Records supplied:
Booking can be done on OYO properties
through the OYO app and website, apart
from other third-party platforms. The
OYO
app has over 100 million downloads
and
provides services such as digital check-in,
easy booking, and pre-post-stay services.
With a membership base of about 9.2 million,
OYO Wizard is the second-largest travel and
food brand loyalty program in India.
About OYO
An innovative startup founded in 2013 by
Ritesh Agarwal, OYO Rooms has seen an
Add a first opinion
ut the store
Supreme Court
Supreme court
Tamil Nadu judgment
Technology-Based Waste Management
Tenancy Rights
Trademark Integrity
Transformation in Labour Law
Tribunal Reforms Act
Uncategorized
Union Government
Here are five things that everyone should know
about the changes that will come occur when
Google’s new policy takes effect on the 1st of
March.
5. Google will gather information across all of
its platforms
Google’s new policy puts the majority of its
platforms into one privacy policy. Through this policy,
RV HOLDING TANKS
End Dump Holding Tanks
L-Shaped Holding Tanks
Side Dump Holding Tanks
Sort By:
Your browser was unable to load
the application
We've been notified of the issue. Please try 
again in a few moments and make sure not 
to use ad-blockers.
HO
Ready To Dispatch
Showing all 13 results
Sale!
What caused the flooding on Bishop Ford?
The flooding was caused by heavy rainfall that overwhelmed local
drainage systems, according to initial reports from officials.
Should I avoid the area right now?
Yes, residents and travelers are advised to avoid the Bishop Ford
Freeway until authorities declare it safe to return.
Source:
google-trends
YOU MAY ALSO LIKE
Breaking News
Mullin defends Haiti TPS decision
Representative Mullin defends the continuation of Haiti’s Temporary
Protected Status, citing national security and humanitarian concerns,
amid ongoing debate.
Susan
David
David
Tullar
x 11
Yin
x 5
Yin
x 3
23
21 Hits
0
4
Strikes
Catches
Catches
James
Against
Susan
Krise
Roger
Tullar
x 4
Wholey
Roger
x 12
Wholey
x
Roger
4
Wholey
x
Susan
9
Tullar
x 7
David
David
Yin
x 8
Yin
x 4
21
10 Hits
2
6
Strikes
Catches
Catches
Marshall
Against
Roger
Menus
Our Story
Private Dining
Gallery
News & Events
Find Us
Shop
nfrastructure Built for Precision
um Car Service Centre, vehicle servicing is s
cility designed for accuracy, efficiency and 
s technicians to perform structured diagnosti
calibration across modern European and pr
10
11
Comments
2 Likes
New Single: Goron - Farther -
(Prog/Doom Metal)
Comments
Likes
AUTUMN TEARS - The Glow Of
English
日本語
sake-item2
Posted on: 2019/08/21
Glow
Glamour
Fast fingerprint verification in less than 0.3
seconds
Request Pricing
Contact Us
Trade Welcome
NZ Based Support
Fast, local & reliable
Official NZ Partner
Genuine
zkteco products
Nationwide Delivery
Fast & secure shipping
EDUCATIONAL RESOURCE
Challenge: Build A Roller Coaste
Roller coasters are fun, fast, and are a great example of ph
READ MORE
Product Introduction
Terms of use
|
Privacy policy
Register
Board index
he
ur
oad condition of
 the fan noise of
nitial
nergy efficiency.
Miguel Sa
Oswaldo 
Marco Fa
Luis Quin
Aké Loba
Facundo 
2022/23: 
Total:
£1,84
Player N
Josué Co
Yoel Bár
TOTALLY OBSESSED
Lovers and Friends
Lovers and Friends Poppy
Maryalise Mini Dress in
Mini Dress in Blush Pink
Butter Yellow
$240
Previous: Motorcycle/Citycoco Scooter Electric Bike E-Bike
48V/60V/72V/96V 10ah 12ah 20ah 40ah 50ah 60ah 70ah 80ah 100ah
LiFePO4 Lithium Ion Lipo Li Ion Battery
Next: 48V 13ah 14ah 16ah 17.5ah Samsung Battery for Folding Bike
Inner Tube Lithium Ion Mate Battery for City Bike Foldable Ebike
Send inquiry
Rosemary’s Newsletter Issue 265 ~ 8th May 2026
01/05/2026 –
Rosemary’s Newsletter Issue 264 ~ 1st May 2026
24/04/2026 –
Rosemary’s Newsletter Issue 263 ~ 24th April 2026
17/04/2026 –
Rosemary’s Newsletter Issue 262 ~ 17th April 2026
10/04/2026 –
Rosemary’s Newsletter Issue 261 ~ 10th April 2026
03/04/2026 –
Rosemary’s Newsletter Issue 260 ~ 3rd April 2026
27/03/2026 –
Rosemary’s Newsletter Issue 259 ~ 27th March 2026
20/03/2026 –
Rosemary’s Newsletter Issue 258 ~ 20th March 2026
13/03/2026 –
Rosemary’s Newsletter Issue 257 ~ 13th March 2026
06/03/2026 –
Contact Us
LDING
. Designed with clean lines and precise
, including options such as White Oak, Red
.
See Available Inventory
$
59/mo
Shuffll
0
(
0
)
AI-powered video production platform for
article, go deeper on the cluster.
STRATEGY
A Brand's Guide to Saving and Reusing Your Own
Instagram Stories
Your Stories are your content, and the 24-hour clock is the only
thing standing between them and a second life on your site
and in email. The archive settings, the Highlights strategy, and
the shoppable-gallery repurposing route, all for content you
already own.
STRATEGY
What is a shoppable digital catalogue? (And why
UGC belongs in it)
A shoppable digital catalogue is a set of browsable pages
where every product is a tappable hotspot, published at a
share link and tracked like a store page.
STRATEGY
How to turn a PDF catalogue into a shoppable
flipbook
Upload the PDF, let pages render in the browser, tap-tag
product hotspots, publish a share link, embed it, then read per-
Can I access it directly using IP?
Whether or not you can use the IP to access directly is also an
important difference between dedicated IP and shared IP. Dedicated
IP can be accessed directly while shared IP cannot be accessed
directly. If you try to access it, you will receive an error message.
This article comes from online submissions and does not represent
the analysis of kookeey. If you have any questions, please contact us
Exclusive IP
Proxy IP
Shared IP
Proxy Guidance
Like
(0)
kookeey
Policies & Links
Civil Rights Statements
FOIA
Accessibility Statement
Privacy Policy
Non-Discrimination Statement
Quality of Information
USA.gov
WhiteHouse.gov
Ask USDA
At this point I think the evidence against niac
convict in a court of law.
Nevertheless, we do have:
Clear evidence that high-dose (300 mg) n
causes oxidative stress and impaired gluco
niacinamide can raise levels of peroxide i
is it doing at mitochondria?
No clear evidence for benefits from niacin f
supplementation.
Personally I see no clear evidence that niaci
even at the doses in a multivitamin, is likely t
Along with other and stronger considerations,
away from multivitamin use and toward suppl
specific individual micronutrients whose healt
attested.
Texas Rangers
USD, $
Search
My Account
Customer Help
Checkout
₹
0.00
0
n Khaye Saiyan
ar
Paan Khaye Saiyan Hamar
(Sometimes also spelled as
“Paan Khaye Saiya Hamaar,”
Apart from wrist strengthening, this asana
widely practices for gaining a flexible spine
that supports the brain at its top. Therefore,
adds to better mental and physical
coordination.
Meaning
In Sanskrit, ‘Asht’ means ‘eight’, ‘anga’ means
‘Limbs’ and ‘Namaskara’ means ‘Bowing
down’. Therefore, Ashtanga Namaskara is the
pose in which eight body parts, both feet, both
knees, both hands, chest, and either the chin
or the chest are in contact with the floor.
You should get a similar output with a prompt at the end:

Aim of the task: Copy the stretch of the listing from its start through the line containing "We've been notified of the issue. Please try", substituting "Tenant Rights" for "Tenancy Rights" and keeping every other line unchanged.

Exercise answer:
Booking can be done on OYO properties
through the OYO app and website, apart
from other third-party platforms. The
OYO
app has over 100 million downloads
and
provides services such as digital check-in,
easy booking, and pre-post-stay services.
With a membership base of about 9.2 million,
OYO Wizard is the second-largest travel and
food brand loyalty program in India.
About OYO
An innovative startup founded in 2013 by
Ritesh Agarwal, OYO Rooms has seen an
Add a first opinion
ut the store
Supreme Court
Supreme court
Tamil Nadu judgment
Technology-Based Waste Management
Tenant Rights
Trademark Integrity
Transformation in Labour Law
Tribunal Reforms Act
Uncategorized
Union Government
Here are five things that everyone should know
about the changes that will come occur when
Google’s new policy takes effect on the 1st of
March.
5. Google will gather information across all of
its platforms
Google’s new policy puts the majority of its
platforms into one privacy policy. Through this policy,
RV HOLDING TANKS
End Dump Holding Tanks
L-Shaped Holding Tanks
Side Dump Holding Tanks
Sort By:
Your browser was unable to load
the application
We've been notified of the issue. Please try 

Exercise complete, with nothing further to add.